■ TEXTE PRÉSENTÉ
_ _ _

Interview de André Choulika : PDG de Cellectis

André Choulika

PDG de Cellectis

Un réexamen de brevet ne peut pas prédéterminer ce que dira la justice

Publié le 16 Juin 2009

Precision Biosciences a annoncé par voie de communiqué que l’office américain des brevets avait donné son accord pour procéder au réexamen de deux brevets détenus par Cellectis… De quoi s’agit-il ?
Je rappellerai pour commencer que Cellectis n’a pas seulement deux brevets sur les méganucléases, mais un portefeuille de plus de 160 brevets et demandes de brevets au total. Dès lors, cette demande de mise en réexamen de deux brevets n’est pas de nature à porter un coup à notre liberté d’exploitation.

Precision Bioscicences a décidé, pour des raisons qui relèvent de leur stratégie,  de prendre deux brevets qui ne sont pas ceux pour lesquels ils sont attaqués, afin d’en demander un réexamen. Normalement, lorsqu’on demande une procédure de réexamen auprès de l’office américain des brevets, il est très fréquent de l’obtenir. Il n’y a donc rien d’extraordinaire ici…

Cela étant, c’est que ces brevets existent toujours et n’ont pas été invalidé, hors le réexamen d’un brevet est généralement très long et est beaucoup plus en faveur des détenteurs du brevet. Maintenant, nous verrons bien si cela reste le cas pour nous, mais la communication qui a été faite sur cet octroi de réexamen donnait la fausse impression que nous avions perdu un brevet, ce qui n’est absolument pas le cas, d’autant que la procédure ne vient que de démarrer.

Le communiqué met pourtant en parallèle le procès en cours pour contrefaçon que vous avez intenté…
C’est d’autant plus étrange que l’office américain des brevets ne se prononce pas sur des questions de contrefaçon, ce n’est pas à lui de le faire, or le communiqué crée le doute.

Precision accuse Cellectis dans ces procédures de réexamen, alors que ces brevets ont été déposés en 1992 par l’Institut Pasteur et que Cellectis n’existait pas à ce moment-là. Cela étant, nous prenons en charge la défense de ces brevets, mais il faut bien souligner le fait qu’il n’y a strictement rien à voir entre une procédure de réexamen et un procès sur lequel la justice est sensée se prononcer.

_ _ _

■ D'APRÈS LE TEXTE
**A.** Recopiez le passage de l'entretien qui commence par « Precision Bioscicences a » et se termine par « que de démarrer. ».
**B.** D'après l'entretien, les affirmations suivantes sont-elles vraies ? Répondez par oui ou par non et citez les mots du texte qui le montrent : (i) Cellectis possède plus de 160 brevets et demandes de brevets ; (ii) l'office américain des brevets se prononce sur les questions de contrefaçon ; (iii) les deux brevets remis en réexamen ont été déposés par Cellectis en 1992.
On peut se passer des items pour faire l'exercice.

■ LISTE DES ITEMS

_ _ _

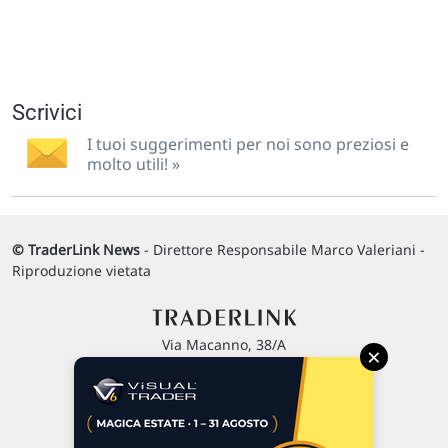
Scrivici
I tuoi suggerimenti per noi sono preziosi e
molto utili! »
© TraderLink News
- Direttore Responsabile Marco Valeriani -
Riproduzione vietata
Via Macanno, 38/A
×
47923 Rimini
P.IVA 02 452 460 401
Chi siamo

_ _ _

■ RÉPONSES À L'EXERCICE
**A.**
Precision Bioscicences a décidé, pour des raisons qui relèvent de leur stratégie,  de prendre deux brevets qui ne sont pas ceux pour lesquels ils sont attaqués, afin d’en demander un réexamen. Normalement, lorsqu’on demande une procédure de réexamen auprès de l’office américain des brevets, il est très fréquent de l’obtenir. Il n’y a donc rien d’extraordinaire ici…

Cela étant, c’est que ces brevets existent toujours et n’ont pas été invalidé, hors le réexamen d’un brevet est généralement très long et est beaucoup plus en faveur des détenteurs du brevet. Maintenant, nous verrons bien si cela reste le cas pour nous, mais la communication qui a été faite sur cet octroi de réexamen donnait la fausse impression que nous avions perdu un brevet, ce qui n’est absolument pas le cas, d’autant que la procédure ne vient que de démarrer.

**B.**
(i) Oui : « un portefeuille de plus de 160 brevets et demandes de brevets au total ».
(ii) Non : « l’office américain des brevets ne se prononce pas sur des questions de contrefaçon ».
(iii) Non : « ces brevets ont été déposés en 1992 par l’Institut Pasteur et que Cellectis n’existait pas à ce moment-là ».